Joint position lists:

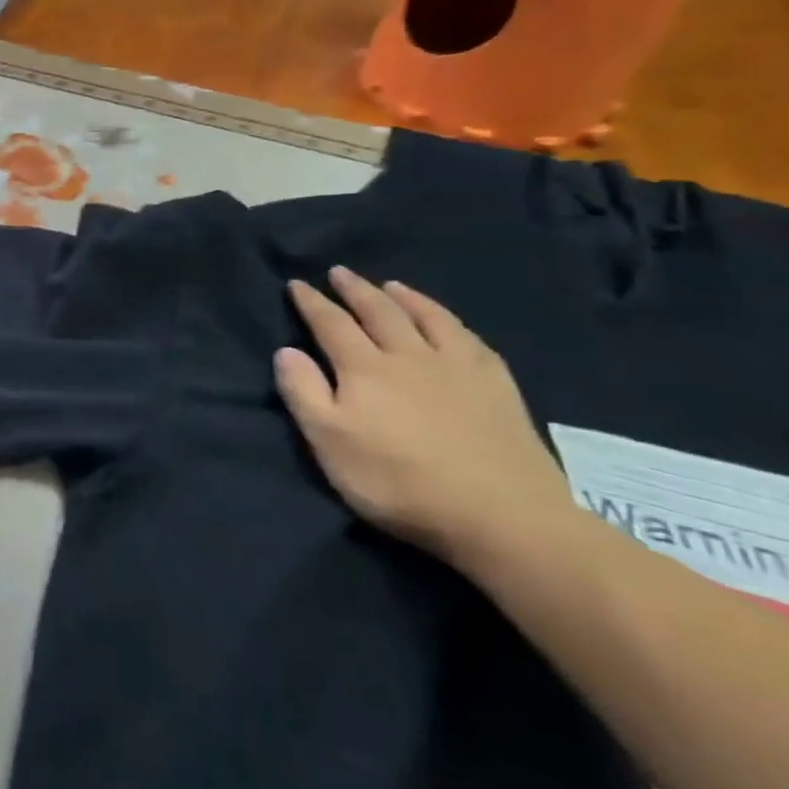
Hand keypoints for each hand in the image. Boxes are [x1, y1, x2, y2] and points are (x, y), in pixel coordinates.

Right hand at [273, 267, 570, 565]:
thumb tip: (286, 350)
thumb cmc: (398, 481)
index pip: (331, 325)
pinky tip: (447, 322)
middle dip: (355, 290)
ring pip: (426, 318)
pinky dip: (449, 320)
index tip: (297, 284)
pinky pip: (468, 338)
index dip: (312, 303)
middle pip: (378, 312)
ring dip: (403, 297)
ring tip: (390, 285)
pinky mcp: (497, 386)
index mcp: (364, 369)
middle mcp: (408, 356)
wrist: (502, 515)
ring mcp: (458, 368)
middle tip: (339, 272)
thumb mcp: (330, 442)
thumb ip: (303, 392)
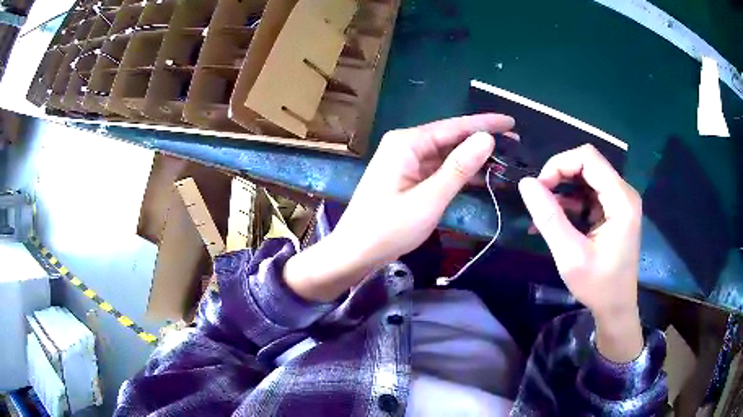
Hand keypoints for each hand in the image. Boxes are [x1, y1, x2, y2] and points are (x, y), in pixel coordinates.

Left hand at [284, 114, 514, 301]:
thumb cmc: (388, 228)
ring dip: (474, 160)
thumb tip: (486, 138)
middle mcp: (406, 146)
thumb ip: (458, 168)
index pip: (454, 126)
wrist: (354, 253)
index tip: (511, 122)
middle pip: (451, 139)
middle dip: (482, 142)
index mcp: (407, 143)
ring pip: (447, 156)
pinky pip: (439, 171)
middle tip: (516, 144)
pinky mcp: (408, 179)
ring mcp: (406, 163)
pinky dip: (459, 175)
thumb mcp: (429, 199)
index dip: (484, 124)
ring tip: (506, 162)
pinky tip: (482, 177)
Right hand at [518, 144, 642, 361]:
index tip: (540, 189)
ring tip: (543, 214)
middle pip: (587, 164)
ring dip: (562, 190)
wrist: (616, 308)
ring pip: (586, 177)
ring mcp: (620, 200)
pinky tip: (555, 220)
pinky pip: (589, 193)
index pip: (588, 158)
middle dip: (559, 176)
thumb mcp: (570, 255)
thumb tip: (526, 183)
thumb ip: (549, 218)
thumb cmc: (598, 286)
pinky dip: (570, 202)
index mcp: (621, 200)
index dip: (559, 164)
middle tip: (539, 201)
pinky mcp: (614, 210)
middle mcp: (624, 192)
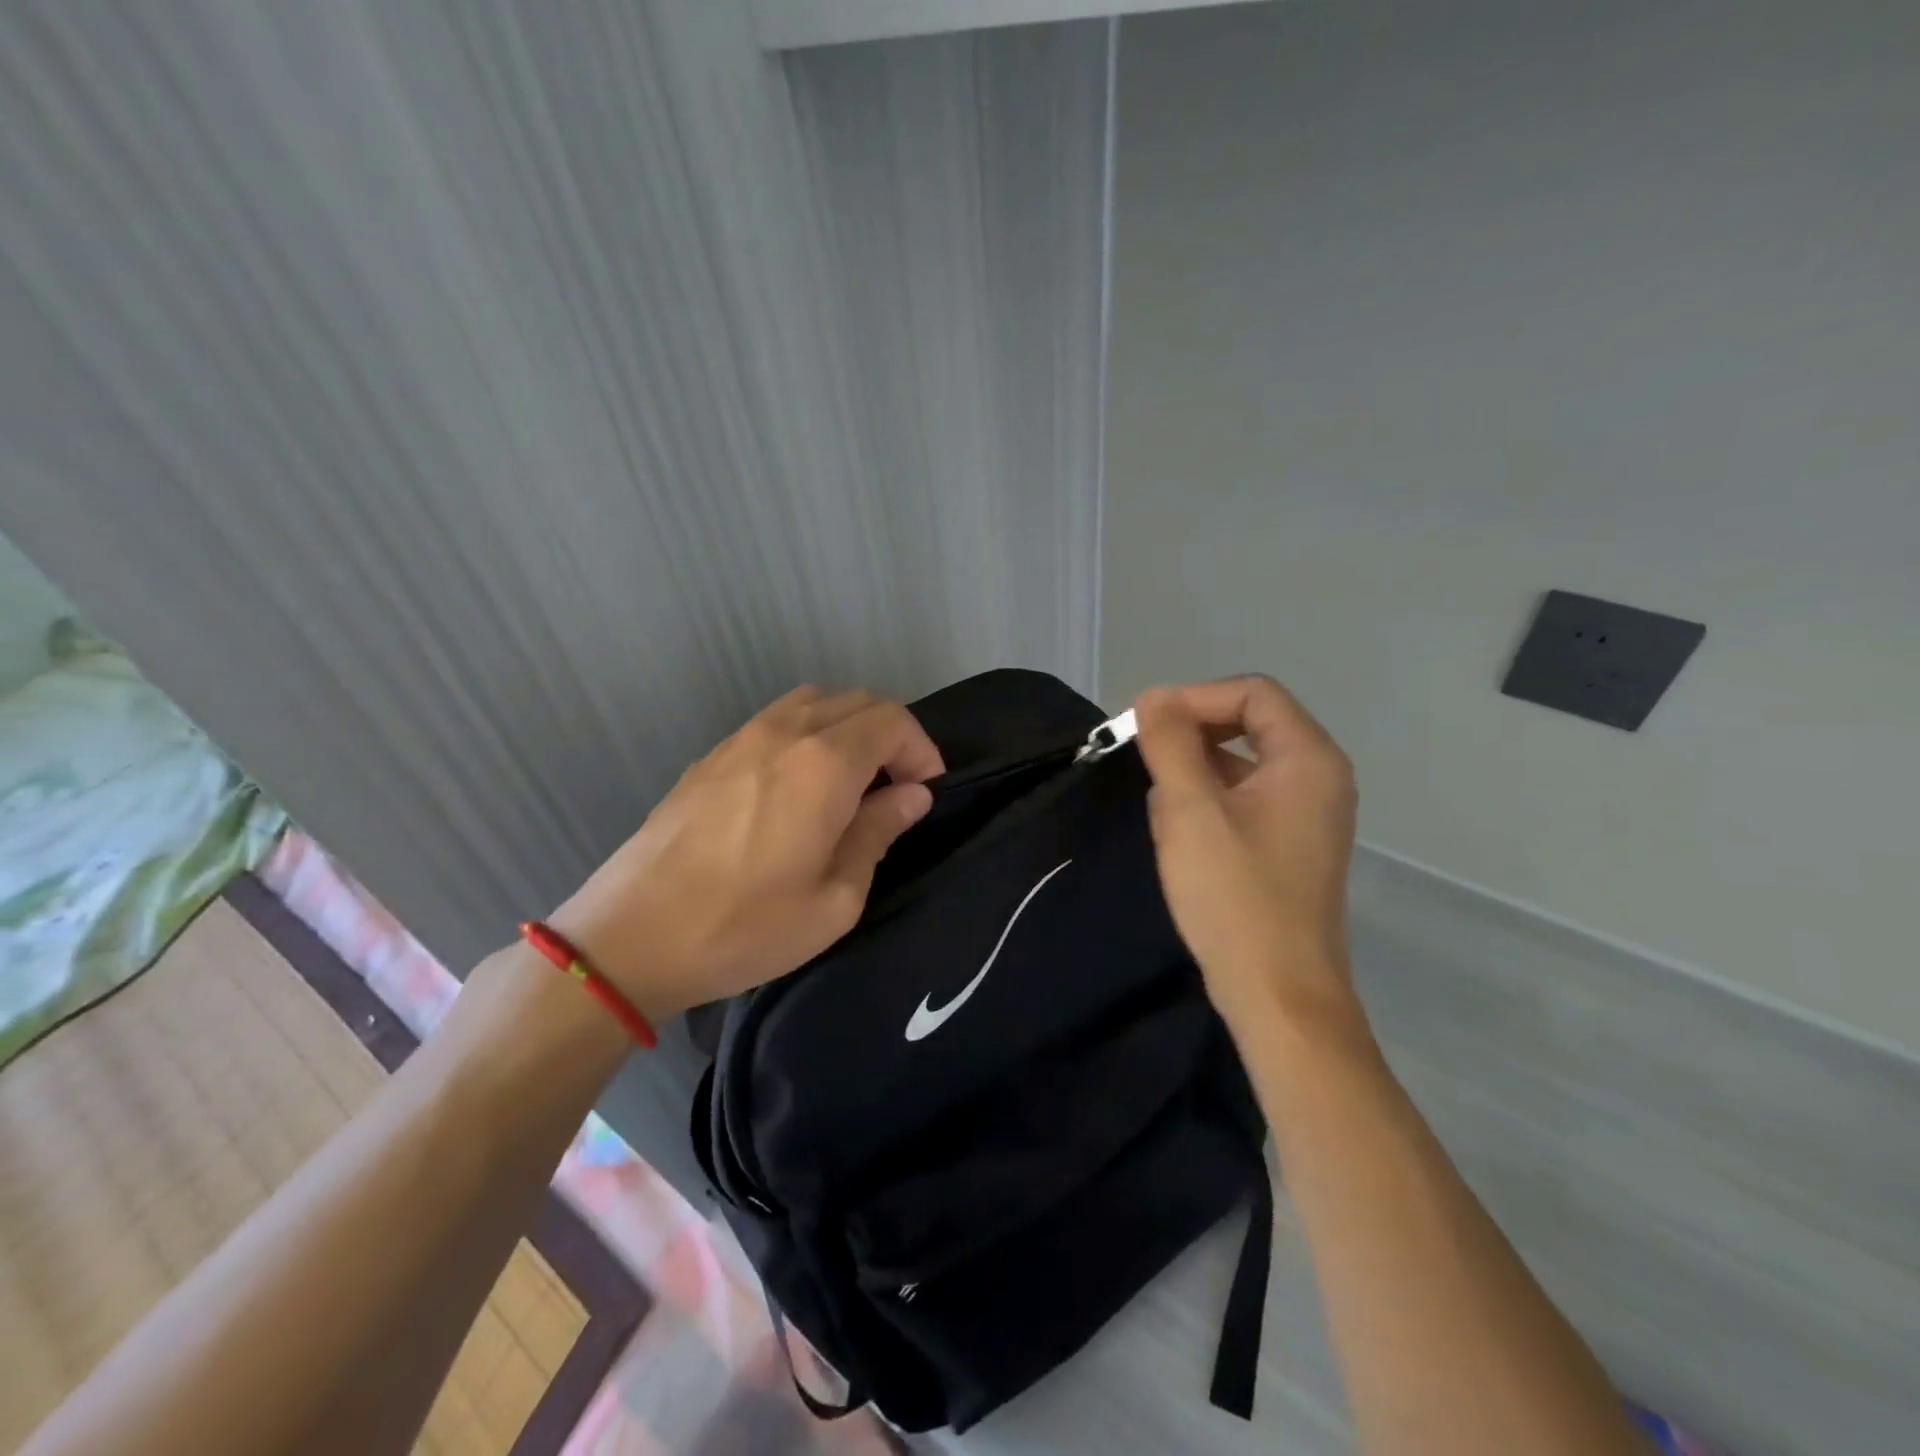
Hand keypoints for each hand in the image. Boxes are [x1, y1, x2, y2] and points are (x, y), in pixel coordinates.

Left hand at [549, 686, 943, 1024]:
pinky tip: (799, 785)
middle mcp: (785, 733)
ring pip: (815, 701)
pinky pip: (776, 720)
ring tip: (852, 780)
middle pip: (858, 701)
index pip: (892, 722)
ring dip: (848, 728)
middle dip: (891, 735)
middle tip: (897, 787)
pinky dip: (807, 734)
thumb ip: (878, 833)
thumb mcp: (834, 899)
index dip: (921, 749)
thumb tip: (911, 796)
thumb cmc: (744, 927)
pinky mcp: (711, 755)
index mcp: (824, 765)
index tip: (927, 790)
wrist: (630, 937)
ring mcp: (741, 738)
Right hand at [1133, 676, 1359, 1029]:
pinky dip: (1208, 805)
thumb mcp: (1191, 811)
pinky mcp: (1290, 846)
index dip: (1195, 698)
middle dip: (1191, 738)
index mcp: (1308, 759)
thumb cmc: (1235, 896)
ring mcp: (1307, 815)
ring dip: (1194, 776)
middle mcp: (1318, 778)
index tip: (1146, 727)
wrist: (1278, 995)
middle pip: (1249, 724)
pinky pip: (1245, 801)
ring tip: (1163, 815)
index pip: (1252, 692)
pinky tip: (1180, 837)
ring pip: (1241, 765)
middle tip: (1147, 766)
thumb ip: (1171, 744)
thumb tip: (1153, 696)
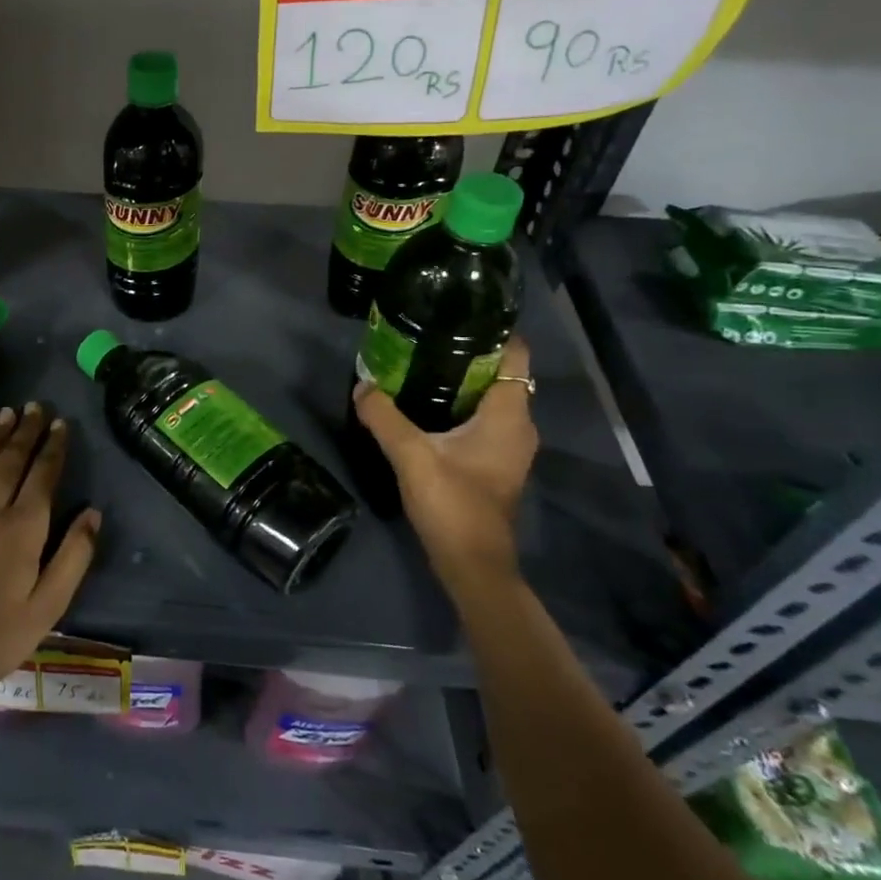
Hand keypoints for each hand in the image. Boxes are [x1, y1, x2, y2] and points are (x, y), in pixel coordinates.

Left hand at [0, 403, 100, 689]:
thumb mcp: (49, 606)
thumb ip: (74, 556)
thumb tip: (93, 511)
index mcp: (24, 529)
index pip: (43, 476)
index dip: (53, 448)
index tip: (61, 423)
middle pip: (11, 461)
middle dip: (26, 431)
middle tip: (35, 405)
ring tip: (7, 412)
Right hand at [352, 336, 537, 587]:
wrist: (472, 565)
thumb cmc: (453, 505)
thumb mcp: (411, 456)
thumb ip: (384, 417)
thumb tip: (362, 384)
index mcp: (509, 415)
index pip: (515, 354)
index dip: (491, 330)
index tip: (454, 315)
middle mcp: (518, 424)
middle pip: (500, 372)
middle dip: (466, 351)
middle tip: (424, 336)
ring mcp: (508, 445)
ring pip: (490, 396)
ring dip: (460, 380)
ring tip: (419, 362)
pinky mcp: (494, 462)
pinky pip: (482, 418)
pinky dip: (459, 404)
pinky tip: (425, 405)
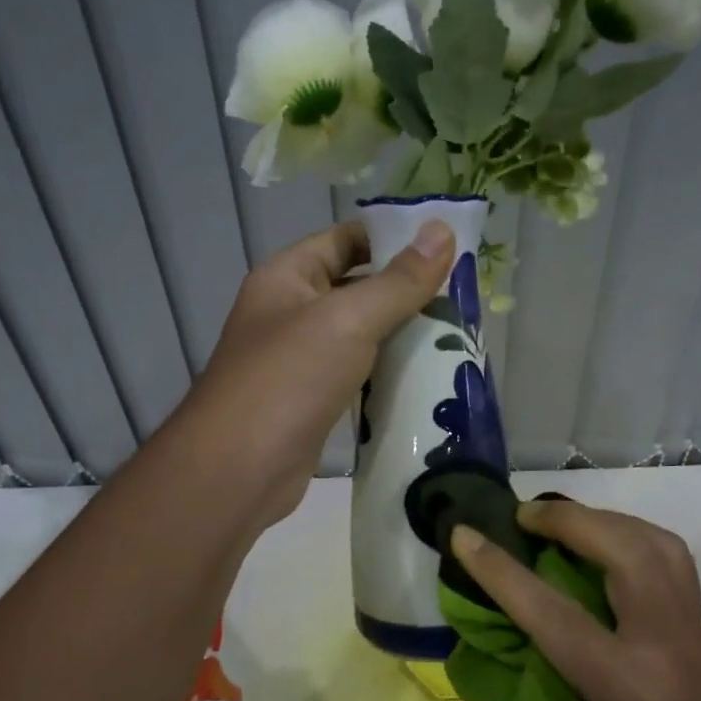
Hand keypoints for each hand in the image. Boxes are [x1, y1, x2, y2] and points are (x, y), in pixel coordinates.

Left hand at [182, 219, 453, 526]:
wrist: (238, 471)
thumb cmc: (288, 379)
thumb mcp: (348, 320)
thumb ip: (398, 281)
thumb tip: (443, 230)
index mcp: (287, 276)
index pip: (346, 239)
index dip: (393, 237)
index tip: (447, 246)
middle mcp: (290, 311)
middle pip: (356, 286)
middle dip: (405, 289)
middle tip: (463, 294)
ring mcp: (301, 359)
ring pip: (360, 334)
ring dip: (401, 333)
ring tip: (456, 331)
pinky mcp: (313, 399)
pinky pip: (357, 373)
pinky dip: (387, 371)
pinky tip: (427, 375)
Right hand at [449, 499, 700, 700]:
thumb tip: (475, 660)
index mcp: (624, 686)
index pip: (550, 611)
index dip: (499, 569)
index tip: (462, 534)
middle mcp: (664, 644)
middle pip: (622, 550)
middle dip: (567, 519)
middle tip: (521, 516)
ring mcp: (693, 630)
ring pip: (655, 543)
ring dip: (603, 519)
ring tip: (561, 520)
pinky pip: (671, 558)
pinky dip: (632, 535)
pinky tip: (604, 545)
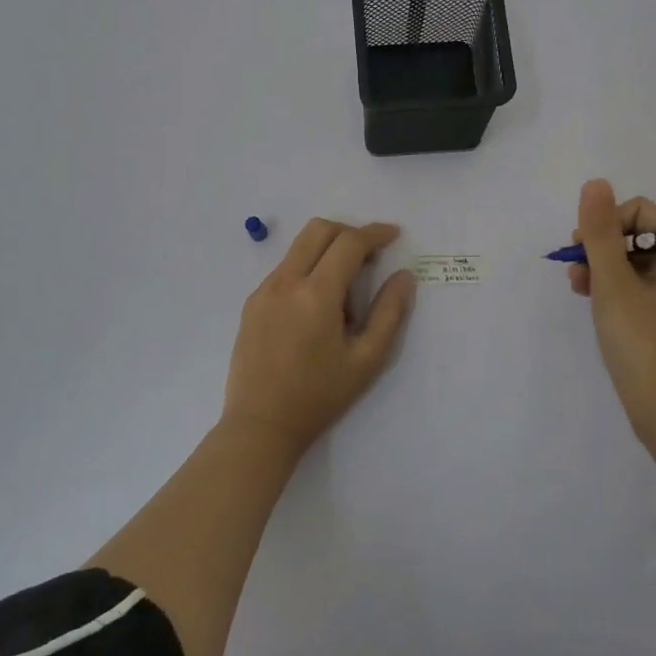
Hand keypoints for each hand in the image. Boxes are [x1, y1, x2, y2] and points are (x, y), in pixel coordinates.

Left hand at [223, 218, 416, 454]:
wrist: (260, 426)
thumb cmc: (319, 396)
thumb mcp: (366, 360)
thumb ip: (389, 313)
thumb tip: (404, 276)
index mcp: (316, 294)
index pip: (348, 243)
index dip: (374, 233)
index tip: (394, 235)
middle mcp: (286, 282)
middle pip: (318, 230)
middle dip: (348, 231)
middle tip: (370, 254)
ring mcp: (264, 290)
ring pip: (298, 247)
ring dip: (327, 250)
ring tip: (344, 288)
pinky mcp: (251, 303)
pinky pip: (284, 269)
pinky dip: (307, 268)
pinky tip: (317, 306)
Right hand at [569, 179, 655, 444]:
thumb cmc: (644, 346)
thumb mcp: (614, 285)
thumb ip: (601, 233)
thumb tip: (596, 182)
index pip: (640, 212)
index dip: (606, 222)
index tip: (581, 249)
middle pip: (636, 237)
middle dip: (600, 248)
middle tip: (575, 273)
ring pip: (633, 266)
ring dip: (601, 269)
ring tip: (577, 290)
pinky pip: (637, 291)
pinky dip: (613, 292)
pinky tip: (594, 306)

### Your goal:
Could you retype exactly the lines above, starting at the line that contains "index tip: (61, 423)" and ending at the line that contains "pinky mcp: (494, 462)", and nothing more?

### Solution:
index tip: (61, 423)
middle pip: (11, 461)
middle dip: (26, 431)
middle tip: (35, 405)
ring tip: (7, 412)
Right hand at [352, 336, 537, 587]:
wrist: (472, 565)
thumb cmc: (453, 505)
thumb mcp: (411, 456)
thumb ip: (384, 417)
thumb tip: (362, 384)
index mcp: (509, 415)
index pip: (515, 354)
index dip: (491, 330)
index tip: (454, 315)
middle mcp: (518, 424)
middle pip: (500, 372)
middle dip: (466, 351)
middle tip: (424, 336)
ring mcp: (508, 445)
ring pip: (490, 396)
ring dip: (460, 380)
ring tip: (419, 362)
pinky mcp: (494, 462)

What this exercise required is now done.